[whatwg] Default encoding to UTF-8? from Jukka K. Korpela on 2011-12-06 (public-whatwg-archive@w3.org from December 2011)

From: Jukka K. Korpela <jkorpela@cs.tut.fi>
Date: Tue, 06 Dec 2011 23:27:11 +0200
Message-ID: <4EDE88AF.6030308@cs.tut.fi>

2011-12-06 22:58, Leif Halvard Silli write:

> There is now a bug, and the editor says the outcome depends on "a
> browser vendor to ship it":
> https://www.w3.org/Bugs/Public/show_bug.cgi?id=15076
>
> Jukka K. Korpela Tue Dec 6 00:39:45 PST 2011
>
>> what is this proposed change to defaults supposed to achieve. [?]
>
> I'd say the same as in XML: UTF-8 as a reliable, common default.

The "bug" was created so that the argument given was:
"It would be nice to minimize number of declarations a page needs to 
include."

That is, author convenience - so that authors could work sloppily and 
produce documents that could fail on user agents that haven't 
implemented this change.

This sounds more absurd than I can describe.

XML was created as a new data format; it was an entirely different issue.

>> If there's something that should be added to or modified in the
>> algorithm for determining character encoding, the I'd say it's error
>> processing.
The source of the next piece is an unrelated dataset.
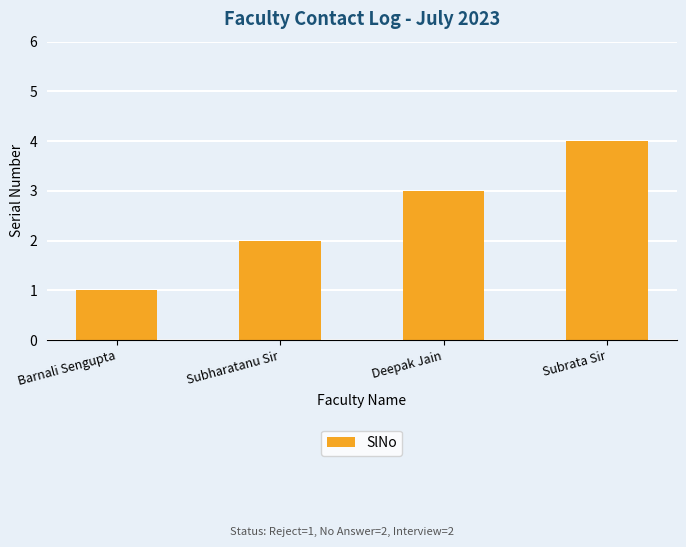

How many data points does each series have?

4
I mean user agent behavior when it detects, [...]
>
> There is already an (optional) detection step in the algorithm - but UA
> treat that step differently, it seems.

I'm afraid I can't find it - I mean the treatment of a document for 
which some encoding has been deduced (say, directly from HTTP headers) 
and which then turns out to violate the rules of the encoding.

Yucca

Received on Tuesday, 6 December 2011 13:27:11 UTC